(Stored items)
---*---
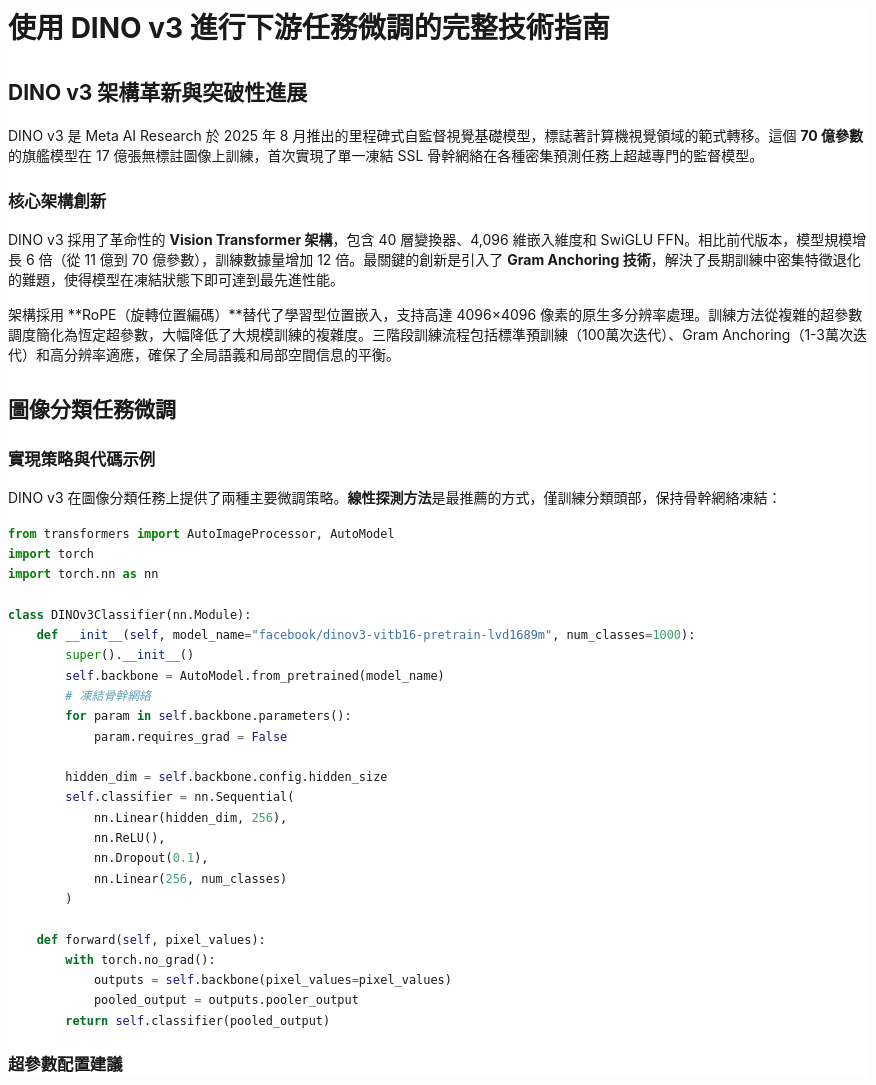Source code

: # 使用 DINO v3 進行下游任務微調的完整技術指南

## DINO v3 架構革新與突破性進展

DINO v3 是 Meta AI Research 於 2025 年 8 月推出的里程碑式自監督視覺基礎模型，標誌著計算機視覺領域的範式轉移。這個 **70 億參數**的旗艦模型在 17 億張無標註圖像上訓練，首次實現了單一凍結 SSL 骨幹網絡在各種密集預測任務上超越專門的監督模型。

### 核心架構創新

DINO v3 採用了革命性的 **Vision Transformer 架構**，包含 40 層變換器、4,096 維嵌入維度和 SwiGLU FFN。相比前代版本，模型規模增長 6 倍（從 11 億到 70 億參數），訓練數據量增加 12 倍。最關鍵的創新是引入了 **Gram Anchoring 技術**，解決了長期訓練中密集特徵退化的難題，使得模型在凍結狀態下即可達到最先進性能。

架構採用 **RoPE（旋轉位置編碼）**替代了學習型位置嵌入，支持高達 4096×4096 像素的原生多分辨率處理。訓練方法從複雜的超參數調度簡化為恆定超參數，大幅降低了大規模訓練的複雜度。三階段訓練流程包括標準預訓練（100萬次迭代）、Gram Anchoring（1-3萬次迭代）和高分辨率適應，確保了全局語義和局部空間信息的平衡。

## 圖像分類任務微調

### 實現策略與代碼示例

DINO v3 在圖像分類任務上提供了兩種主要微調策略。**線性探測方法**是最推薦的方式，僅訓練分類頭部，保持骨幹網絡凍結：

```python
from transformers import AutoImageProcessor, AutoModel
import torch
import torch.nn as nn

class DINOv3Classifier(nn.Module):
    def __init__(self, model_name="facebook/dinov3-vitb16-pretrain-lvd1689m", num_classes=1000):
        super().__init__()
        self.backbone = AutoModel.from_pretrained(model_name)
        # 凍結骨幹網絡
        for param in self.backbone.parameters():
            param.requires_grad = False
        
        hidden_dim = self.backbone.config.hidden_size
        self.classifier = nn.Sequential(
            nn.Linear(hidden_dim, 256),
            nn.ReLU(),
            nn.Dropout(0.1),
            nn.Linear(256, num_classes)
        )
    
    def forward(self, pixel_values):
        with torch.no_grad():
            outputs = self.backbone(pixel_values=pixel_values)
            pooled_output = outputs.pooler_output
        return self.classifier(pooled_output)
```

### 超參數配置建議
---*---
→ Work to be completed
Which lines run from the one containing "DINO v3 進行下游任務微調的完整技術指南" to the end of the entries above? Quote exactly those, and only those.

→ Reply
: # 使用 DINO v3 進行下游任務微調的完整技術指南

## DINO v3 架構革新與突破性進展

DINO v3 是 Meta AI Research 於 2025 年 8 月推出的里程碑式自監督視覺基礎模型，標誌著計算機視覺領域的範式轉移。這個 **70 億參數**的旗艦模型在 17 億張無標註圖像上訓練，首次實現了單一凍結 SSL 骨幹網絡在各種密集預測任務上超越專門的監督模型。

### 核心架構創新

DINO v3 採用了革命性的 **Vision Transformer 架構**，包含 40 層變換器、4,096 維嵌入維度和 SwiGLU FFN。相比前代版本，模型規模增長 6 倍（從 11 億到 70 億參數），訓練數據量增加 12 倍。最關鍵的創新是引入了 **Gram Anchoring 技術**，解決了長期訓練中密集特徵退化的難題，使得模型在凍結狀態下即可達到最先進性能。

架構採用 **RoPE（旋轉位置編碼）**替代了學習型位置嵌入，支持高達 4096×4096 像素的原生多分辨率處理。訓練方法從複雜的超參數調度簡化為恆定超參數，大幅降低了大規模訓練的複雜度。三階段訓練流程包括標準預訓練（100萬次迭代）、Gram Anchoring（1-3萬次迭代）和高分辨率適應，確保了全局語義和局部空間信息的平衡。

## 圖像分類任務微調

### 實現策略與代碼示例

DINO v3 在圖像分類任務上提供了兩種主要微調策略。**線性探測方法**是最推薦的方式，僅訓練分類頭部，保持骨幹網絡凍結：

```python
from transformers import AutoImageProcessor, AutoModel
import torch
import torch.nn as nn

class DINOv3Classifier(nn.Module):
    def __init__(self, model_name="facebook/dinov3-vitb16-pretrain-lvd1689m", num_classes=1000):
        super().__init__()
        self.backbone = AutoModel.from_pretrained(model_name)
        # 凍結骨幹網絡
        for param in self.backbone.parameters():
            param.requires_grad = False
        
        hidden_dim = self.backbone.config.hidden_size
        self.classifier = nn.Sequential(
            nn.Linear(hidden_dim, 256),
            nn.ReLU(),
            nn.Dropout(0.1),
            nn.Linear(256, num_classes)
        )
    
    def forward(self, pixel_values):
        with torch.no_grad():
            outputs = self.backbone(pixel_values=pixel_values)
            pooled_output = outputs.pooler_output
        return self.classifier(pooled_output)
```

### 超參數配置建議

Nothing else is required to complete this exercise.